» Assignment: Pull out every line below containing the word "source".

Entries taken from a collection:
══════

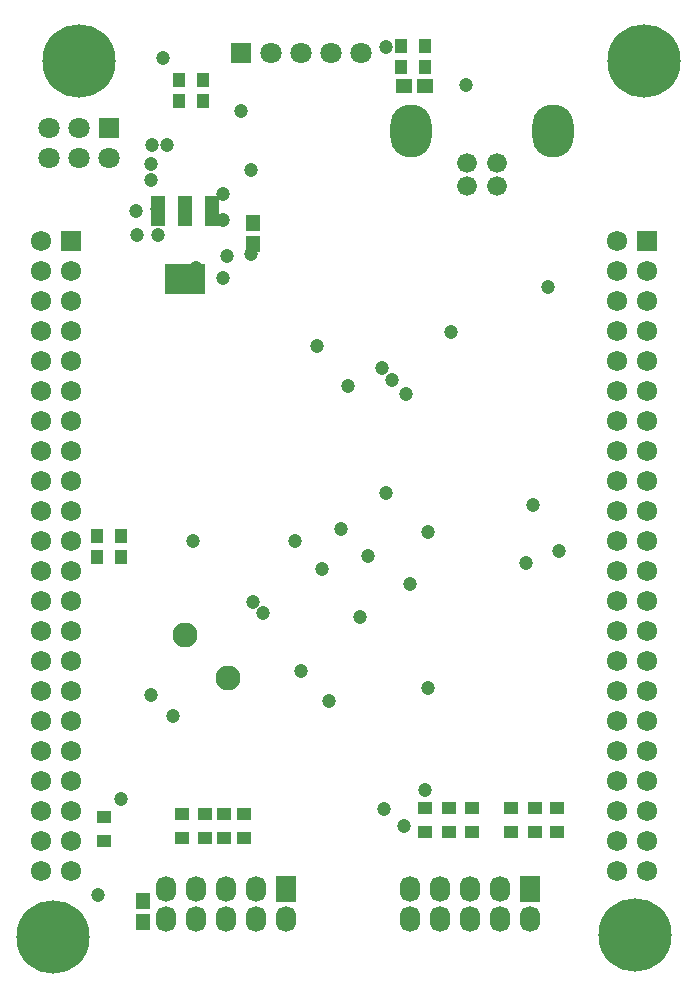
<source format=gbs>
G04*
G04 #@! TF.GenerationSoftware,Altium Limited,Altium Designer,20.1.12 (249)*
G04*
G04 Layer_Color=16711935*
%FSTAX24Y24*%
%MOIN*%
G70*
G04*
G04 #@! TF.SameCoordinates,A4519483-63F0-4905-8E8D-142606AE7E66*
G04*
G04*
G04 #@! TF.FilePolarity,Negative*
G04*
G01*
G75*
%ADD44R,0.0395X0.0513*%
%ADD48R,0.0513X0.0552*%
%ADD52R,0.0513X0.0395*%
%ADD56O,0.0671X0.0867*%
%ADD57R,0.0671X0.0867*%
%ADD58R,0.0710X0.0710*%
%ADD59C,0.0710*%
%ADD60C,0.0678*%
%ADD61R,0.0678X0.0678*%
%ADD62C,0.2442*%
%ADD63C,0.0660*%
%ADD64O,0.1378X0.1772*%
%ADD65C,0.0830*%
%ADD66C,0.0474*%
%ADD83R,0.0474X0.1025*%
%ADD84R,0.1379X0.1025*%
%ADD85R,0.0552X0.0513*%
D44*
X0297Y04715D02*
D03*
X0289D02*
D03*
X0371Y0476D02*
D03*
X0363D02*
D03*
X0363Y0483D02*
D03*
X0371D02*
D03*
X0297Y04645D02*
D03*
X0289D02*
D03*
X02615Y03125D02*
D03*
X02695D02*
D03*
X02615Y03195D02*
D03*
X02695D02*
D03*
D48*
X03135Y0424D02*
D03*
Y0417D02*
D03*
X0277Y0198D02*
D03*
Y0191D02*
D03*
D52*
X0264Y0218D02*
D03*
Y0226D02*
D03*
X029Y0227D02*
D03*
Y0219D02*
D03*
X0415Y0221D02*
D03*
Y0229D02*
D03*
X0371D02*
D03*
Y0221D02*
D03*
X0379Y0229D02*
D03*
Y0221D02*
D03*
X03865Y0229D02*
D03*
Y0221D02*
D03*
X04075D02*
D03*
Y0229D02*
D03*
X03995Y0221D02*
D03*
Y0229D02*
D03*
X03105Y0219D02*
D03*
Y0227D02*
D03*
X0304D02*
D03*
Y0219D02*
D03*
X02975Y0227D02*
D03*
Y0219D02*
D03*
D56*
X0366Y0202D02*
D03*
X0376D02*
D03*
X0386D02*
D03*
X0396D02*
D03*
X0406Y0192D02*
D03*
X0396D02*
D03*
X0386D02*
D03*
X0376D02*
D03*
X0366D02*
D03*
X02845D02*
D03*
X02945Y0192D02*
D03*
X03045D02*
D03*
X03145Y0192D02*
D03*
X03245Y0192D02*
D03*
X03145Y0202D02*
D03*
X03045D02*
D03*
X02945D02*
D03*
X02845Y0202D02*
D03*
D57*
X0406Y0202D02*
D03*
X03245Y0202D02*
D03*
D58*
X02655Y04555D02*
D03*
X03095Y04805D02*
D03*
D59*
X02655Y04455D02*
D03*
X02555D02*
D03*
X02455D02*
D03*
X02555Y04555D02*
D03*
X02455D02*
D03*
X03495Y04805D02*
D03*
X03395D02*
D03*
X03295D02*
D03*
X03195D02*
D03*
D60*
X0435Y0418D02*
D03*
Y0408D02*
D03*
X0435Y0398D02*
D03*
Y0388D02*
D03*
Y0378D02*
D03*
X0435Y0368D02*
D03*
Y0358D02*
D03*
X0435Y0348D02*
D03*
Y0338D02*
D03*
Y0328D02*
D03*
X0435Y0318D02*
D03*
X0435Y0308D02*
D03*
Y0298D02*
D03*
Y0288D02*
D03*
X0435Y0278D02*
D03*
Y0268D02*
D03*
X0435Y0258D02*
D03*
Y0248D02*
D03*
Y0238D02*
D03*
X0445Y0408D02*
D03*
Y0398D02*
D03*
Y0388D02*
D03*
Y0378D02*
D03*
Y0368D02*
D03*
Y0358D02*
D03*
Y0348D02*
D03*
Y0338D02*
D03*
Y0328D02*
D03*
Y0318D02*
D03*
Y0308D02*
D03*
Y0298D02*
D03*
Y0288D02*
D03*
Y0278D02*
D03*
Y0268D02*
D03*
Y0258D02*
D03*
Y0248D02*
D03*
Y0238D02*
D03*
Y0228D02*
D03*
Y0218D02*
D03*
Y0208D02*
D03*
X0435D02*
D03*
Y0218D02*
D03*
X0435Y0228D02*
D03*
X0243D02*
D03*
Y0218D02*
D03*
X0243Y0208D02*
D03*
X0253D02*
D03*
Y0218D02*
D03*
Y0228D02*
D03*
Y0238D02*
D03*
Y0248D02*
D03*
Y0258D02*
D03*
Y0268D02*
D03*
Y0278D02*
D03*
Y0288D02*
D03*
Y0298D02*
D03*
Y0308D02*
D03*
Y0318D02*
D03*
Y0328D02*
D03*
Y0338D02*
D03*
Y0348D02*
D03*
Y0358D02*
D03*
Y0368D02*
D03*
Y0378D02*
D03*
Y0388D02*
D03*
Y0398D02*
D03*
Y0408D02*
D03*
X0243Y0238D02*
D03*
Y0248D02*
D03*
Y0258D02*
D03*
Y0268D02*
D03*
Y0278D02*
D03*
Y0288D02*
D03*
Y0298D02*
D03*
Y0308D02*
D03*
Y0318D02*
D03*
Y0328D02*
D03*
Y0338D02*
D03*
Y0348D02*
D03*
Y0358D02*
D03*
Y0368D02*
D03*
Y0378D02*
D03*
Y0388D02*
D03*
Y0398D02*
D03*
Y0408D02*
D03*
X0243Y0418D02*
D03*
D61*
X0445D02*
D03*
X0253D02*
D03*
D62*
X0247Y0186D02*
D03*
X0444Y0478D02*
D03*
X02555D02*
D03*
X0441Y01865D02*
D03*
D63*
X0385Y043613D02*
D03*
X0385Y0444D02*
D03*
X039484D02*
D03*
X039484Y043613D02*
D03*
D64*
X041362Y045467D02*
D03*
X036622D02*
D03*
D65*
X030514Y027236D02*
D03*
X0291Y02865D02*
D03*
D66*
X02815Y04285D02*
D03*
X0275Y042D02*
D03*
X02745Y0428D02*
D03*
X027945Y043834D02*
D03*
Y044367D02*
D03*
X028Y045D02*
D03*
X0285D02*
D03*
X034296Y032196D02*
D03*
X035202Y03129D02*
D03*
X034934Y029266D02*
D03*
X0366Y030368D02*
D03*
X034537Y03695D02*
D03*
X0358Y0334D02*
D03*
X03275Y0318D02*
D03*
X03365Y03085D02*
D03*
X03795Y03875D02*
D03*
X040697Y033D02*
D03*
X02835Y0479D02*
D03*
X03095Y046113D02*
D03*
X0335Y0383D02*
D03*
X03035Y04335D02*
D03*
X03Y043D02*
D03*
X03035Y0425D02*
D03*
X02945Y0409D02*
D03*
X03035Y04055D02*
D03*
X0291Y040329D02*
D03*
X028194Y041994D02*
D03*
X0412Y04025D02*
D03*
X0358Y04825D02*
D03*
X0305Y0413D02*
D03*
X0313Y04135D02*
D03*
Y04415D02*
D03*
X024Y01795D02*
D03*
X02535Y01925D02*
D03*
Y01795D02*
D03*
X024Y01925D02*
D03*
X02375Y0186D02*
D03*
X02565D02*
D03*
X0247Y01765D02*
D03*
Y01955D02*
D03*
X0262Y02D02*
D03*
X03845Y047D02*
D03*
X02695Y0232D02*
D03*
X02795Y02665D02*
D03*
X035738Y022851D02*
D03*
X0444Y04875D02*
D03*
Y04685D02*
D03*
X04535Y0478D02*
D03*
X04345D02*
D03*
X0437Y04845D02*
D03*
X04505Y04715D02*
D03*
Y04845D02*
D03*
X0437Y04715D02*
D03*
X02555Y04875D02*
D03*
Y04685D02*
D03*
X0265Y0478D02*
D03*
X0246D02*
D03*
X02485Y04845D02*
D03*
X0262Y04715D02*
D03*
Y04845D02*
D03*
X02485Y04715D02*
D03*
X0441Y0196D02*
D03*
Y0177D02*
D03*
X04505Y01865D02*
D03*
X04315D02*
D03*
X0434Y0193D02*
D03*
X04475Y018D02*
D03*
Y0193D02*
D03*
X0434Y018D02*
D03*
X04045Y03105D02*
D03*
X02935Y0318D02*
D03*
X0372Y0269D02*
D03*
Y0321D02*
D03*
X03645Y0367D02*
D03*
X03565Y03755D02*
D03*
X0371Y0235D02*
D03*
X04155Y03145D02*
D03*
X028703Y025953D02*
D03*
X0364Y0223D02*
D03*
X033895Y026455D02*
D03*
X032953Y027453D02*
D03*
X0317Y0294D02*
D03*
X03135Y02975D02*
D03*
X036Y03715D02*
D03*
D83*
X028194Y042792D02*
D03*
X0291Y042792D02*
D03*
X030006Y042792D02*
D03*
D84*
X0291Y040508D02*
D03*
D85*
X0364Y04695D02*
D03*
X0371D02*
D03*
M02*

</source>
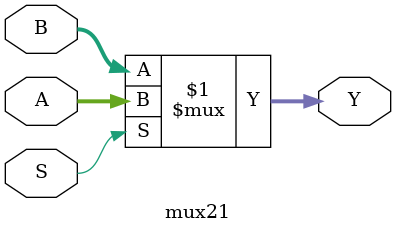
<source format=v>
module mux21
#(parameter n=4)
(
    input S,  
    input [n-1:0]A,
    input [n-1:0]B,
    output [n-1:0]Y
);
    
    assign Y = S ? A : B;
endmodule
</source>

══════

» Answer to the problem:
<source format=gbs>
</source>
<source format=v>
</source>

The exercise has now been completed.